Exercise data:
>>>>

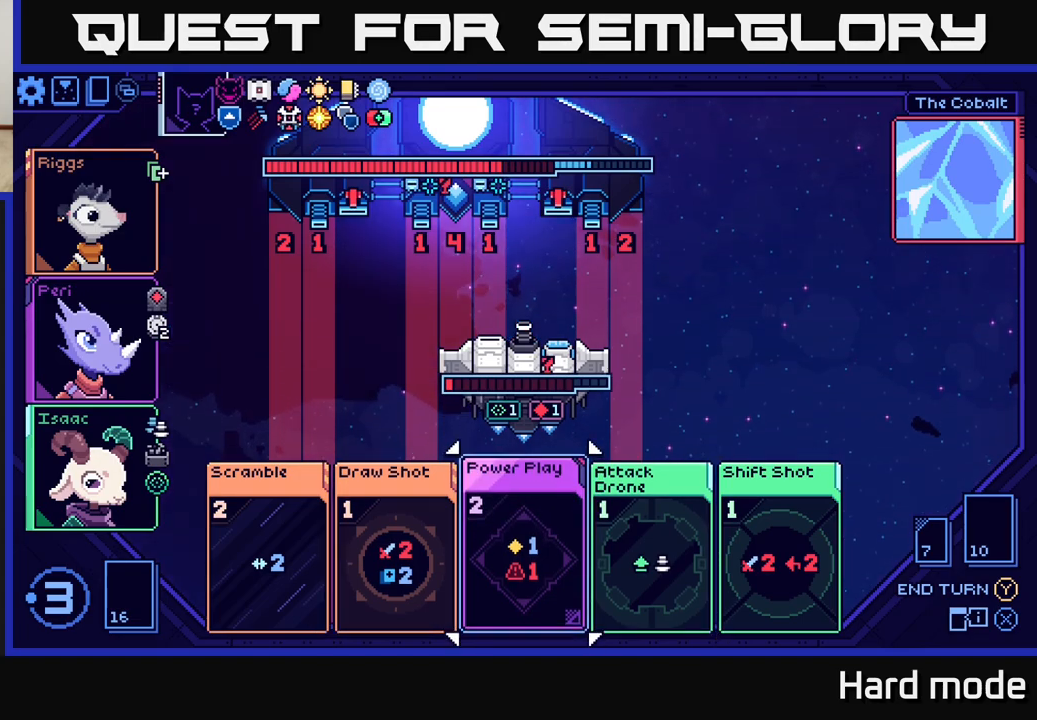
{"buttons": [], "left_stick": "center", "events": [[50, "left_stick", "center"]]}
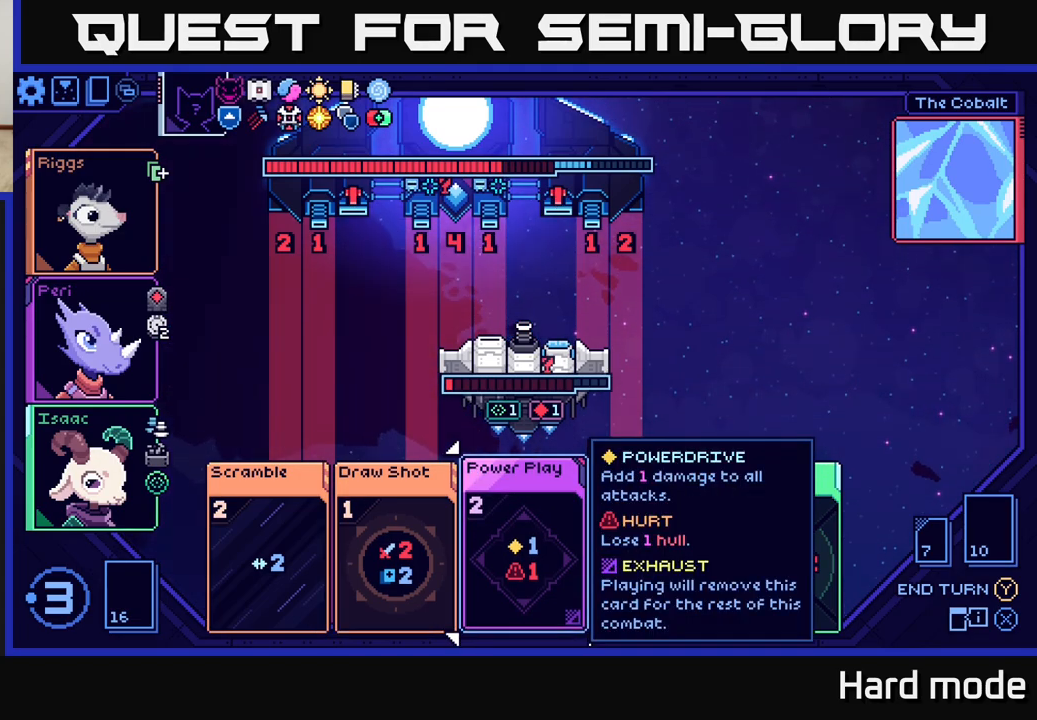
{"buttons": [], "left_stick": "center", "events": [[267, "left_stick", "left"], [433, "left_stick", "center"]]}
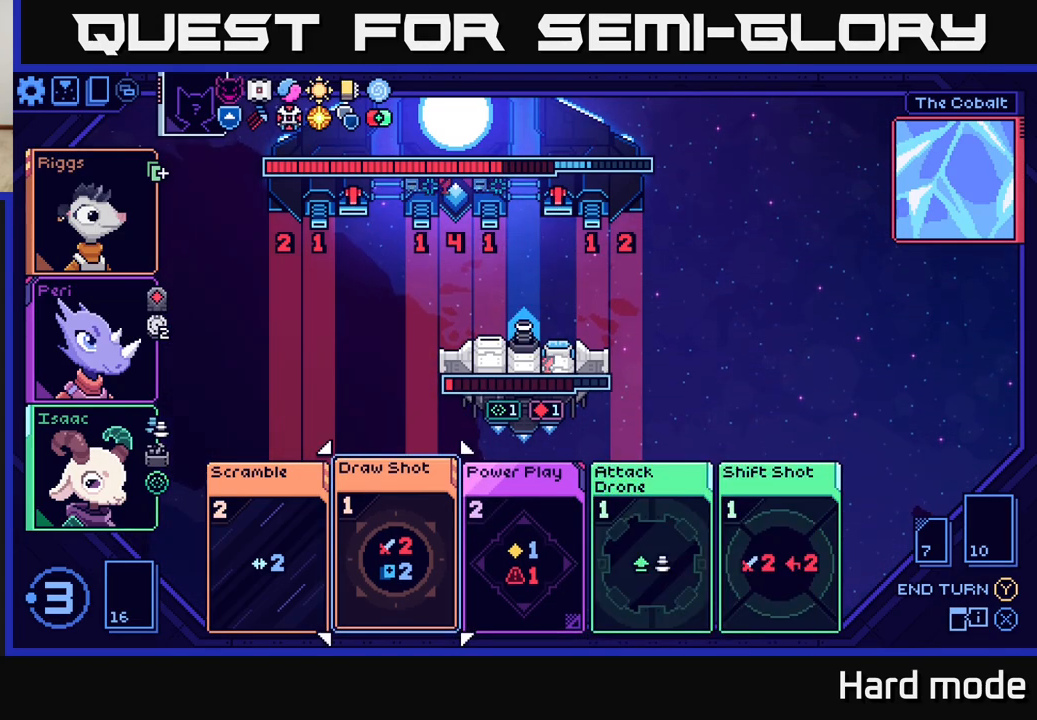
{"buttons": [], "left_stick": "center", "events": [[17, "left_stick", "left"], [167, "left_stick", "center"], [350, "left_stick", "right"], [500, "left_stick", "center"]]}
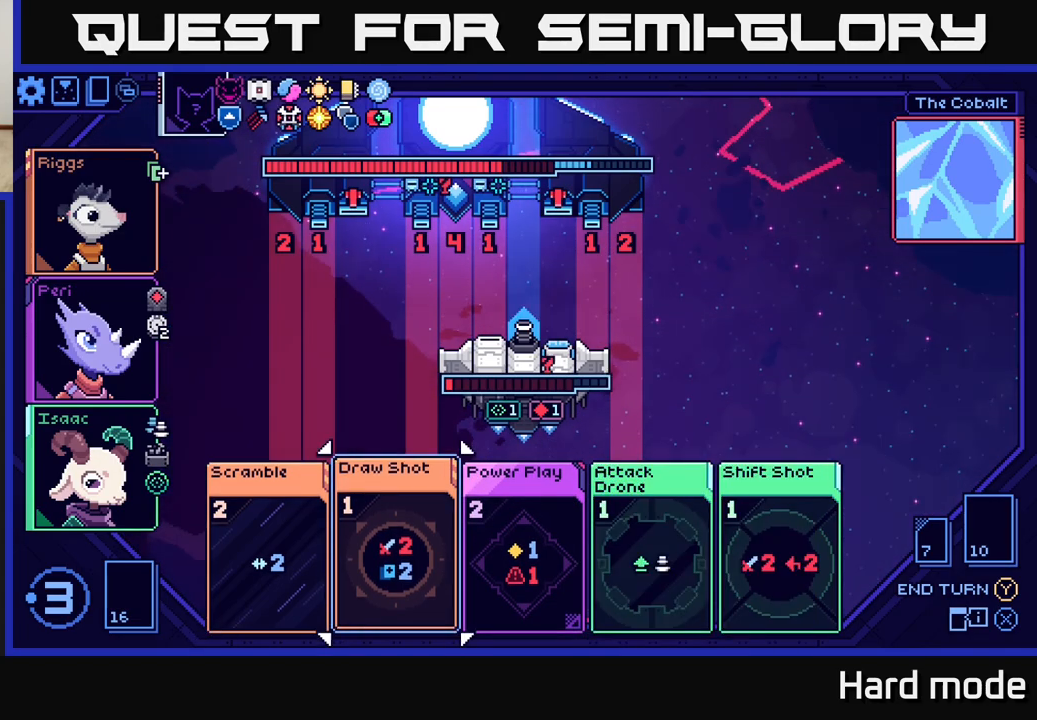
{"buttons": [], "left_stick": "right", "events": [[133, "left_stick", "right"], [283, "left_stick", "center"], [450, "left_stick", "right"]]}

<<<<

The task: Copy every line above word for word and exclude the pictures.

Written answer:
{"buttons": [], "left_stick": "center", "events": [[50, "left_stick", "center"]]}
{"buttons": [], "left_stick": "center", "events": [[267, "left_stick", "left"], [433, "left_stick", "center"]]}
{"buttons": [], "left_stick": "center", "events": [[17, "left_stick", "left"], [167, "left_stick", "center"], [350, "left_stick", "right"], [500, "left_stick", "center"]]}
{"buttons": [], "left_stick": "right", "events": [[133, "left_stick", "right"], [283, "left_stick", "center"], [450, "left_stick", "right"]]}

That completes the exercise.